Derrière les sourires diplomatiques, les lignes de fracture apparaissent à peine l’encre de l’accord du 27 juin sèche. Si Kinshasa et Kigali ont tous deux salué l’engagement vers la paix, leur interprétation des termes de l’accord diverge déjà. Au centre du désaccord : la séquence entre le retrait des troupes rwandaises présentes en RDC et la neutralisation des Forces démocratiques pour la libération du Rwanda (FDLR).
Le 27 juin, la ministre congolaise des Affaires étrangères, Thérèse Kayikwamba Wagner, au cours d’une interview sur la RTNC, a été catégorique : l’accord signé à Washington est sans ambiguïté. « Le premier volet, c’est le désengagement des forces, à savoir les forces armées rwandaises qui sont sur le territoire congolais. Et le deuxième volet, la neutralisation des FDLR. Ces deux volets sont distincts mais concomitants. Aucun ne saurait être conditionné à l’autre », a-t-elle affirmé, en référence au CONOPS, le document opérationnel annexé à l’accord.
Mais le 2 juillet, lors d’une conférence de presse tenue à Kigali, le ministre rwandais des Affaires étrangères, Olivier Nduhungirehe, a réintroduit l’équivoque. Pour lui, le retrait des troupes rwandaises reste conditionné à l’éradication préalable des FDLR. Une formule qui, à Kinshasa comme dans les chancelleries partenaires, résonne comme une volonté de temporisation.

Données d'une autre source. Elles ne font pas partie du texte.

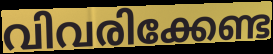
വിവരിക്കേണ്ട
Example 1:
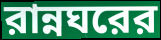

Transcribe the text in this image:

রান্নঘরের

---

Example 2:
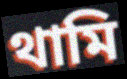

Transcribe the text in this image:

থামি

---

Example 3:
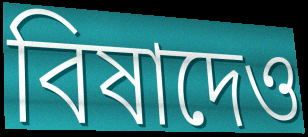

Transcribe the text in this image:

বিষাদেও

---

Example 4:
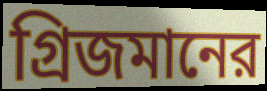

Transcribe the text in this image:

গ্রিজমানের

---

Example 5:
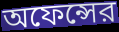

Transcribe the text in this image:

অফেন্সের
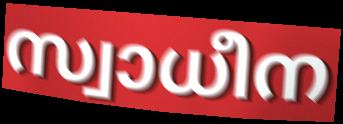
സ്വാധീന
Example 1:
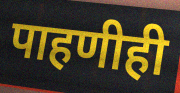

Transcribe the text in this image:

पाहणीही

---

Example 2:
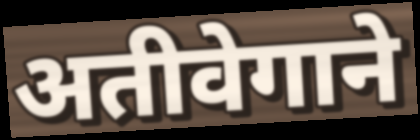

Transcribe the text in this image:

अतीवेगाने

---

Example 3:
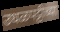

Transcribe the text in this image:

उधळपट्टीच्या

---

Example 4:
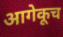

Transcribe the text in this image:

आगेकूच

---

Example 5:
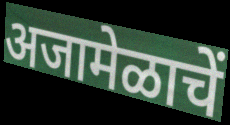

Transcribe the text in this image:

अजामेळाचें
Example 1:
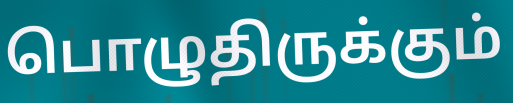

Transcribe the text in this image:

பொழுதிருக்கும்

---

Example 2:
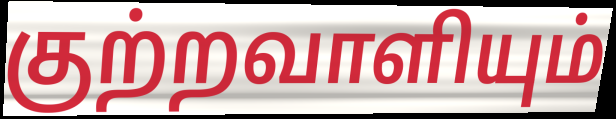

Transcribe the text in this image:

குற்றவாளியும்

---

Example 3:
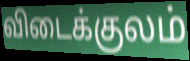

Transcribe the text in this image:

விடைக்குலம்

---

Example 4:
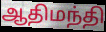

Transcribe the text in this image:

ஆதிமந்தி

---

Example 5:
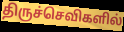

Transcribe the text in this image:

திருச்செவிகளில்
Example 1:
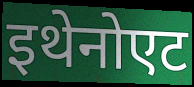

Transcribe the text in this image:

इथेनोएट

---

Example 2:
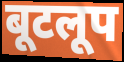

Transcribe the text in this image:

बूटलूप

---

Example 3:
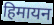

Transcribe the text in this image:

हिमायन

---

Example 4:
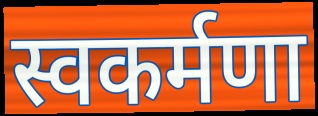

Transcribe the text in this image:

स्वकर्मणा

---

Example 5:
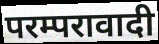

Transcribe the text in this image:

परम्परावादी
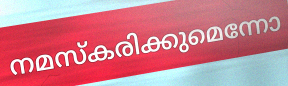
നമസ്കരിക്കുമെന്നോ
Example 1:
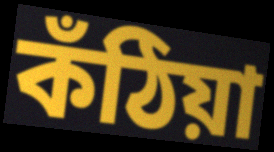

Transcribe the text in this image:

কঁঠিয়া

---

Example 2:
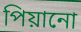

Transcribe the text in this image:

পিয়ানো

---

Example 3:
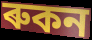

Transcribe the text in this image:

ৰুকন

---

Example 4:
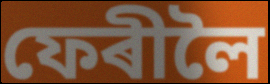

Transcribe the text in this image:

ফেৰীলৈ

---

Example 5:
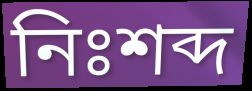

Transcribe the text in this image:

নিঃশব্দ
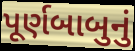
પૂર્ણબાબુનું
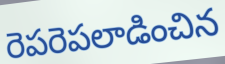
రెపరెపలాడించిన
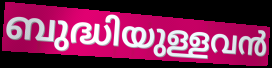
ബുദ്ധിയുള്ളവൻ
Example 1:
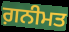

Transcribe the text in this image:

ਗ਼ਨੀਮਤ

C’est dans ce contexte que, ce 3 juillet, Massad Boulos, conseiller spécial de Donald Trump pour l’Afrique, a clarifié la position américaine. Interrogé sur France 24, il a reconnu qu’il s’agissait là du « principal point de discorde ». Et il a confirmé la lecture congolaise : « Ces deux éléments vont de pair. Ils doivent être mis en œuvre simultanément. » Selon lui, les deux parties ont convenu de créer un mécanisme de sécurité conjoint, plateforme commune pour superviser le retrait rwandais et les opérations contre les FDLR.
Le CONOPS — Concept of Operations — fixe en effet les modalités d’exécution de l’accord : retrait et neutralisation, simultanés, dans un cadre coordonné, sous supervision internationale (États-Unis, Qatar, Union africaine, France).« Nous sommes ici pour faciliter le processus », a rappelé Boulos. « Tous les partenaires veilleront à garantir une mise en œuvre équilibrée. »

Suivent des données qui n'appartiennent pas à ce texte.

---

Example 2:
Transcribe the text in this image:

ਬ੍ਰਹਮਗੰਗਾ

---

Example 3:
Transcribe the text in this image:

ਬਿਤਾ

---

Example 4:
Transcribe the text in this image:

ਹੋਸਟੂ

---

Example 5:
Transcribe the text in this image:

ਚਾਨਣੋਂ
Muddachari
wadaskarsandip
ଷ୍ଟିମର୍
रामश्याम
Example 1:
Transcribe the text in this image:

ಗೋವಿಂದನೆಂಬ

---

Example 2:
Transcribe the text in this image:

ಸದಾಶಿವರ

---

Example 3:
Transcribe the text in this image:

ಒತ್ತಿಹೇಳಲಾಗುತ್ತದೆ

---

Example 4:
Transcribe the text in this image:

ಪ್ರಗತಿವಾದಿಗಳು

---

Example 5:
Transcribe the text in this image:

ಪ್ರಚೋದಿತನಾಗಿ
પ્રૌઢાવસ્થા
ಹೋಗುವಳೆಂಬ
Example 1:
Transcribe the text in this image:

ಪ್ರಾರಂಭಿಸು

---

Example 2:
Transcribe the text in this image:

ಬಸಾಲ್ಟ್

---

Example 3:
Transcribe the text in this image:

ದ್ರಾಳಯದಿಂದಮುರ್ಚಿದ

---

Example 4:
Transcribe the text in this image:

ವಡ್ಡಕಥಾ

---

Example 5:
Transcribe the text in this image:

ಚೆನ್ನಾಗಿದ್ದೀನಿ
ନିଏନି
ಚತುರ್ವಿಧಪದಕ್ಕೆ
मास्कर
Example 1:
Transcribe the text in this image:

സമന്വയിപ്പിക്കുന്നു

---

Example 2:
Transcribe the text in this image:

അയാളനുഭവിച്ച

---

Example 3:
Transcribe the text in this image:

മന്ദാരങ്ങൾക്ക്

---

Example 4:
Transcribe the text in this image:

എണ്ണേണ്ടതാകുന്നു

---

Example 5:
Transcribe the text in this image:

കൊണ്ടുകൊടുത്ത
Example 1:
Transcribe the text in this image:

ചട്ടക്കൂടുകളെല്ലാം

Dans une région marquée par la méfiance et les précédents de mauvaise foi, cette précision prend une portée stratégique. Elle empêche toute lecture unilatérale. Et elle trace une ligne rouge diplomatique : aucune partie ne peut subordonner l’exécution de ses engagements à une condition politique réinterprétée. Kinshasa l’a dit, Washington l’a confirmé. C’est désormais à Kigali de se conformer à l’esprit comme à la lettre de l’accord.